Rods obtain energy by breaking down glucose sugar-lysis (i.e., glycolysis) to generate adenosine triphosphate (ATP), an energy supplying molecule, through glycolysis. Reduction in ATP energy production appears in both diseased and aging rods. This, in turn, leads to cone death and the loss of day vision. Dr. Tsang’s research team hypothesized that rejuvenating the glycolytic metabolome specifically within rods could thwart deterioration of the rods and cones thereby decelerating aging of the retina and preserving vision. Their proposed therapy calls on CRISPR genome surgery to edit the gene PHD (prolyl hydroxylase), which could rejuvenate rod glycolysis. During World War II, Otto Warburg, MD, observed a preference for anabolism in retinal cells, fetal cells, and rapidly proliferating tumor cells.
Dr. Tsang and his colleagues recently conducted a study using CRISPR-based gene therapy in both dominant and recessive preclinical models to determine if it can curtail RP by ablating PHD to rescue retinal degeneration. To achieve this outcome, they created a novel precision reprogramming method by bundling the components of the CRISPR genome surgery system into adeno-associated viral vectors (AAV). When injected into the retina, AAV expressed their genetic payload specifically only in rod photoreceptor neurons.
RP patient blinded by the same mutant rhodopsin gene as CRISPR treated mice
The researchers’ findings, published in Cell Reports Medicine, demonstrated that:
- CRISPR-based gene therapy can delay the progression of RP for about one month in mouse in mouse models of recessive and dominant forms of the disease (approximately 10 years in humans)

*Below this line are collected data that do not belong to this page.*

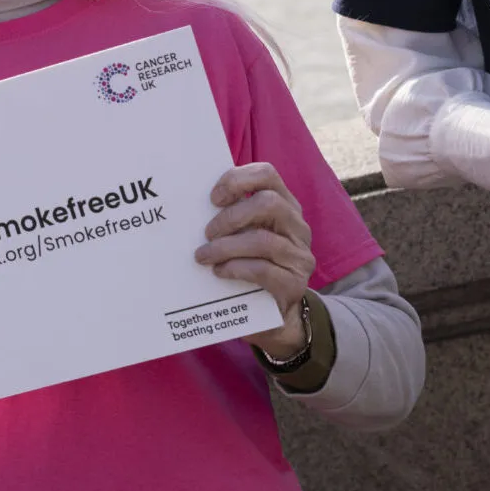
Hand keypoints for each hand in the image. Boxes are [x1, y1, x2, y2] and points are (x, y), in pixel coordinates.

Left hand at [194, 163, 316, 359]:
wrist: (276, 316)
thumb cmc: (252, 266)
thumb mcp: (244, 236)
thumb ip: (231, 218)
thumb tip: (189, 207)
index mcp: (284, 206)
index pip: (268, 174)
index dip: (238, 180)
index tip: (213, 197)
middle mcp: (297, 227)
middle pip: (269, 203)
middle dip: (232, 216)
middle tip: (207, 232)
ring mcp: (299, 256)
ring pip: (264, 240)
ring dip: (226, 247)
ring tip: (203, 256)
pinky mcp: (294, 284)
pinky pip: (264, 270)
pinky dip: (236, 268)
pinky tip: (219, 272)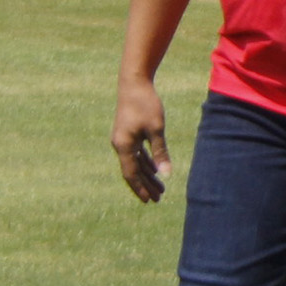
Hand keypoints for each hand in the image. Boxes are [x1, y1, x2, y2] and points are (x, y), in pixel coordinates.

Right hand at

- Genetic ablation of PHD reprogrammed retinal metabolism
- PHD antagonists led to the sustained survival of both diseased rods and cones in both preclinical autosomal-recessive and dominant RP models
- Adeno-associated virus-mediated CRISPR-based therapeutic reprogramming of the aerobic glycolysis node may serve as a gene-agnostic treatment for patients with genetically heterogeneous RP caused by various genes.

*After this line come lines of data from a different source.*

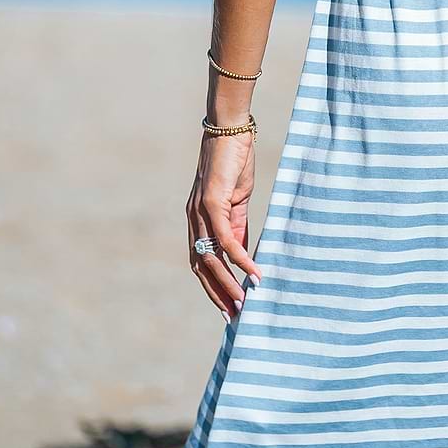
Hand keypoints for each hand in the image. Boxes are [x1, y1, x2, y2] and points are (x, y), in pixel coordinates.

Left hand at [186, 129, 261, 319]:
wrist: (229, 129)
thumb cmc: (235, 162)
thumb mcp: (237, 200)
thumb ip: (237, 226)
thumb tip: (243, 254)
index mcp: (198, 221)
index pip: (201, 262)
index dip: (213, 287)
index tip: (228, 309)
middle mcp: (193, 220)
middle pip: (201, 267)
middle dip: (218, 294)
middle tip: (235, 318)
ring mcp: (199, 212)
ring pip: (210, 259)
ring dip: (228, 284)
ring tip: (244, 304)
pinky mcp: (211, 202)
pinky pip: (226, 239)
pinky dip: (240, 258)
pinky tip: (254, 273)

“Overall, the impact of our data provides evidence that reprogramming metabolism can play an important role in treatment of neurodegenerations,” says Dr. Tsang. “Because CRISPR surgery specifically targets mutant photoreceptors in retinitis pigmentosa, with further research this cell-specific strategy may well provide a safer and effective treatment for retinal disorders caused by a diverse array of genetic deficiencies.”
According to Dr. Tsang, metabolic reprogramming using a non-gene-specific approach may help mitigate retinal degeneration. “This is an exciting time for implementation of precision medicine in ophthalmology,” says Dr. Tsang. “When I was a VP&S student, I thought I'd be just treating mice during my career as an attending physician. Our recent FDA meeting indicated that metabolome reprogramming is acceptable to the agency and findings in the Cell Reports Medicine. paved the way for a more widely applicable therapeutic strategy for patients with RP metabolome could be a promising approach for developing treatments to address any mutations the patient may have.”